One jury member, Dušan Makavejev, protested the decision, defended the film, and publicly supported director Michael Verhoeven and producer Rob Houwer. Bauer responded by citing the Berlinale's status as an "A" festival, meaning that once a film was accepted, it could not be excluded from competition.

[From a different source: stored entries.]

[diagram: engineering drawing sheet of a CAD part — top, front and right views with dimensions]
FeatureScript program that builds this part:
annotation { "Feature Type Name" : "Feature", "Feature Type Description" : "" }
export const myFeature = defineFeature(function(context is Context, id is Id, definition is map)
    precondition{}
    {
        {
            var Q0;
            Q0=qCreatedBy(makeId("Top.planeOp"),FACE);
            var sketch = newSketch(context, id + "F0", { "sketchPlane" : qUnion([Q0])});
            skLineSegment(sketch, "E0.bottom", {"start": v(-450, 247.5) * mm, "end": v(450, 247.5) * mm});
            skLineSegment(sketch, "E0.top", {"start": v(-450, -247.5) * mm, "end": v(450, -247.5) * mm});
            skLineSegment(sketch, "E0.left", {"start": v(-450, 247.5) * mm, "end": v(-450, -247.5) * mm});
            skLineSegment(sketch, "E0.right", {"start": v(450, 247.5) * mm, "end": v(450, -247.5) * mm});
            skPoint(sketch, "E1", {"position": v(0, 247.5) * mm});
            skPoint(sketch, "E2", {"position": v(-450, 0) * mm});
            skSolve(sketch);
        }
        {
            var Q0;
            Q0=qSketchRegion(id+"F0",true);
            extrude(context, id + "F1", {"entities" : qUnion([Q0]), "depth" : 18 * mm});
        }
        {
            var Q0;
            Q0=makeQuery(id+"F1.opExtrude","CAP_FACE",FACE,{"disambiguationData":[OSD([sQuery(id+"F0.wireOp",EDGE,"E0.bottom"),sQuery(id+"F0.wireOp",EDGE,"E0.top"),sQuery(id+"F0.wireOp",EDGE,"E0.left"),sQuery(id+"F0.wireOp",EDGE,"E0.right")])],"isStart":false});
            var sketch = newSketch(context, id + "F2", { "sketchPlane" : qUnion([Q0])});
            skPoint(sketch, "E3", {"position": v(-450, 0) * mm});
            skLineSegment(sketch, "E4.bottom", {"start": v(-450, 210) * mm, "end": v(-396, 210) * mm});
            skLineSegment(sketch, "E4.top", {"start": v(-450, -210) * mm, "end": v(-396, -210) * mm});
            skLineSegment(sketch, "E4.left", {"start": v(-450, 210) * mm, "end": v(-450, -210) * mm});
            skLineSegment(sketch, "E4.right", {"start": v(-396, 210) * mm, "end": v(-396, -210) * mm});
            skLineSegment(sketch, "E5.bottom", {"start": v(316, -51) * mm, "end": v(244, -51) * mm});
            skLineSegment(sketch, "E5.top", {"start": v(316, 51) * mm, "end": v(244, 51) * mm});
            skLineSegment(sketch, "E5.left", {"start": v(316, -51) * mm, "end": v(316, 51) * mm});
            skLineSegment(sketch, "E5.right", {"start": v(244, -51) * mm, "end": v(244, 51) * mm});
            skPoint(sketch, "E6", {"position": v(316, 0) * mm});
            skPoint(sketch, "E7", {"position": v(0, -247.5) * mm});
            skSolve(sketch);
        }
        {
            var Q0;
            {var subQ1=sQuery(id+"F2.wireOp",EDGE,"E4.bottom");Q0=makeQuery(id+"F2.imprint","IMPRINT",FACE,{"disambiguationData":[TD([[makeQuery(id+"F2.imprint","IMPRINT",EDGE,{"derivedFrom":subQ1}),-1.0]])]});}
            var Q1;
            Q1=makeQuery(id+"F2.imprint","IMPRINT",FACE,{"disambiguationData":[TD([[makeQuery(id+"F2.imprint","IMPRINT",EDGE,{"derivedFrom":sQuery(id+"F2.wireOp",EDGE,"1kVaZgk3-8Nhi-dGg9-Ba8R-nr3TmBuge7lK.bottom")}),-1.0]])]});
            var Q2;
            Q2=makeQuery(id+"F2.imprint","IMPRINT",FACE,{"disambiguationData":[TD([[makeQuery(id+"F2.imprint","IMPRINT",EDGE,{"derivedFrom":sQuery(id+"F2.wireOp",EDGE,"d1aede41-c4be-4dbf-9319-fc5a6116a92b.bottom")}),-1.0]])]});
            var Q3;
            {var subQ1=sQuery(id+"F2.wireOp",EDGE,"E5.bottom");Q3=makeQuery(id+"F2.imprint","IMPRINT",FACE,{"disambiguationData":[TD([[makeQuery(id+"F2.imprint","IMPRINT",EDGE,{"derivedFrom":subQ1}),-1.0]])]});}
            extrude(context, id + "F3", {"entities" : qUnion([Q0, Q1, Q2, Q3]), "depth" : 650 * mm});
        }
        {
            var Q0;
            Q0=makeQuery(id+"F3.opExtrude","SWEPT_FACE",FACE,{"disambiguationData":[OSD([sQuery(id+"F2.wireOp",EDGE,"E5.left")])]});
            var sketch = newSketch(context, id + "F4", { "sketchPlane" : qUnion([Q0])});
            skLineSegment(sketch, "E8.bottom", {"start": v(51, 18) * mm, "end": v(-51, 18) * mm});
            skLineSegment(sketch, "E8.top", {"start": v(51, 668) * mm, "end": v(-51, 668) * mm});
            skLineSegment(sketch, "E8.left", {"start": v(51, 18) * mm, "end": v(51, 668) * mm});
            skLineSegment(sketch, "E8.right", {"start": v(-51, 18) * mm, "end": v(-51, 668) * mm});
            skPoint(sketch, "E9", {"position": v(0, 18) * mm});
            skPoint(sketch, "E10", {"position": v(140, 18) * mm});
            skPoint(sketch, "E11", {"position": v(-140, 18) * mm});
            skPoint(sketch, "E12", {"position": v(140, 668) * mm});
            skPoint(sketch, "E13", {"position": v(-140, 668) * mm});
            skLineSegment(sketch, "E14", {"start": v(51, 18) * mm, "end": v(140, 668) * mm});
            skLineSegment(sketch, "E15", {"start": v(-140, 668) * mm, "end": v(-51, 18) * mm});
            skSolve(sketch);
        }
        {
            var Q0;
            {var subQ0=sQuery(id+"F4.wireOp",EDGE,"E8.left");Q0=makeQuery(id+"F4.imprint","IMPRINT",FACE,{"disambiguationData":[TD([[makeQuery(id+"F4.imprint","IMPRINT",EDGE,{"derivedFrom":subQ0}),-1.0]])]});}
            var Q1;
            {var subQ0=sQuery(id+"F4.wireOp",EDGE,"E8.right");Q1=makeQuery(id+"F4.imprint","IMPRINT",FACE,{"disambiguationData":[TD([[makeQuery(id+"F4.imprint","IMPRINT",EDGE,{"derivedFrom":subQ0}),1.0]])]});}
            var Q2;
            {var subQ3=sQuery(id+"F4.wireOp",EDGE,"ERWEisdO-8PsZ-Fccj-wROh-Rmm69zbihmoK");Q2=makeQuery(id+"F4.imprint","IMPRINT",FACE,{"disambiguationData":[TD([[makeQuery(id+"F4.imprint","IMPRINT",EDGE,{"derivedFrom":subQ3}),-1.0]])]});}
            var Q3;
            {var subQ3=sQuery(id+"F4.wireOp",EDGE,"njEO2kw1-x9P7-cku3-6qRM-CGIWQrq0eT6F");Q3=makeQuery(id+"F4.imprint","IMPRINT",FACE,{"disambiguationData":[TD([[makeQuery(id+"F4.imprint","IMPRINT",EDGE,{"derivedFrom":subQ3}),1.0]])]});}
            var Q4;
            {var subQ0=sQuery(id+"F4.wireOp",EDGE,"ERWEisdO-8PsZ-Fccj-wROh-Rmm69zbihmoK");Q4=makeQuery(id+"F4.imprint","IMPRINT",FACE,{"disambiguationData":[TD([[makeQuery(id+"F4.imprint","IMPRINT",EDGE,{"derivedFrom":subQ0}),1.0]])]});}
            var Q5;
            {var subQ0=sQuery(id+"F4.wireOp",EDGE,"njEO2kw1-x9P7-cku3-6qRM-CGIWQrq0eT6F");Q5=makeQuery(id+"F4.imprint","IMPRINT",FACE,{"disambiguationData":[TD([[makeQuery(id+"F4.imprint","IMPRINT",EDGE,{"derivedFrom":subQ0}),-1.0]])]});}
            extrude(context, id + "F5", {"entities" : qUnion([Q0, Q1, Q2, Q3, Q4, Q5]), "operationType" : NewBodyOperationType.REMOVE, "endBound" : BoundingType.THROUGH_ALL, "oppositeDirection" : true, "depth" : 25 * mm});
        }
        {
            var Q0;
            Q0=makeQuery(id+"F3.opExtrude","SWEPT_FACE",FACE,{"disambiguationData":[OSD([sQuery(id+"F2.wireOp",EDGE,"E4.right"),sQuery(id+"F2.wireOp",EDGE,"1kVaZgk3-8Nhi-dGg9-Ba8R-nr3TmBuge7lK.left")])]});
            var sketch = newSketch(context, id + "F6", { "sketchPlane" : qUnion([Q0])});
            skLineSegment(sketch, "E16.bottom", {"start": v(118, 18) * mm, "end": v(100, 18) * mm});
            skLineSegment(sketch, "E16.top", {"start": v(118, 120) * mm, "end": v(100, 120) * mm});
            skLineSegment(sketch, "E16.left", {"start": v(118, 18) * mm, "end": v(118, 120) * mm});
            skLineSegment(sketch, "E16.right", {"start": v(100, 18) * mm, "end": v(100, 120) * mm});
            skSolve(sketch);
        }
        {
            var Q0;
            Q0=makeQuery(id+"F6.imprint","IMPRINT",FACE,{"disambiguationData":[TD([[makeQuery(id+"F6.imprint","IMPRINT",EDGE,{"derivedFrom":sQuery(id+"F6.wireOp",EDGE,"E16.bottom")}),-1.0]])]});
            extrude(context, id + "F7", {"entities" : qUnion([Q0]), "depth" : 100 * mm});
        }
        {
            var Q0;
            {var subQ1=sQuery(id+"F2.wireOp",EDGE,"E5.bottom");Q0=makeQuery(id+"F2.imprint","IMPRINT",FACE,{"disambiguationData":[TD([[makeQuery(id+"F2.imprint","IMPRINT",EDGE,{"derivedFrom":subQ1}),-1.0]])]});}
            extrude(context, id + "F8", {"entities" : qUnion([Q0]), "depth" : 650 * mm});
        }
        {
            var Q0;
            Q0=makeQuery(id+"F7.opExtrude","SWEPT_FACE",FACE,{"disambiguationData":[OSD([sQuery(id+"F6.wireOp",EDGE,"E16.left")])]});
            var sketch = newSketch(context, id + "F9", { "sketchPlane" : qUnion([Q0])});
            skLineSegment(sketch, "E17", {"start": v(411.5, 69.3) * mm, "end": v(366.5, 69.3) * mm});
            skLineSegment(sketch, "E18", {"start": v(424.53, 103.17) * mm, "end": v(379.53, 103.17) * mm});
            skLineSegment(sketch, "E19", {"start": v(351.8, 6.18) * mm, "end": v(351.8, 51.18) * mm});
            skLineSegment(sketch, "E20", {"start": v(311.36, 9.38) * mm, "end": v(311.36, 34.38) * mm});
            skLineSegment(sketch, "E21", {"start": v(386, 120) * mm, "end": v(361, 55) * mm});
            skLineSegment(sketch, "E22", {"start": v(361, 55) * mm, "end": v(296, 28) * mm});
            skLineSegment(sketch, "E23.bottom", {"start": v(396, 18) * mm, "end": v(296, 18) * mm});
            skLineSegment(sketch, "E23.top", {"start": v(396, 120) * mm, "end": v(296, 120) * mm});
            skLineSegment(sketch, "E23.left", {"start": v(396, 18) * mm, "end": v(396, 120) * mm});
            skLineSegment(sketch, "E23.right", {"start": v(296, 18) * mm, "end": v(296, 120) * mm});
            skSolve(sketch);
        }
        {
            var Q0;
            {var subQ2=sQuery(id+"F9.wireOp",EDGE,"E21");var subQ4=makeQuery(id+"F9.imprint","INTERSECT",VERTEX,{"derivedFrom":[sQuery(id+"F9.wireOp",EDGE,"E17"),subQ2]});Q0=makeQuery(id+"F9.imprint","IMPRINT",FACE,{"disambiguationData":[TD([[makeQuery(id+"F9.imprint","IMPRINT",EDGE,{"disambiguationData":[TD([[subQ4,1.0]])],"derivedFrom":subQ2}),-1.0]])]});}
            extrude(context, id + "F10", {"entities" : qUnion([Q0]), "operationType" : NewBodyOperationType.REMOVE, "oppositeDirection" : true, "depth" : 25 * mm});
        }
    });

This led to confrontations between the Berlinale leadership and Stevens, as well as tensions with the international press. At a press conference, Verhoeven defended his film, stating: "I have not made an anti-American film. If I were an American, I would even say my film is pro-American. The biggest part of the American people today is against the war in Vietnam". Other directors that were taking part in the festival withdrew their films in protest. The jury was accused of censorship and eventually disbanded, therefore no prizes were awarded and the competition was suspended.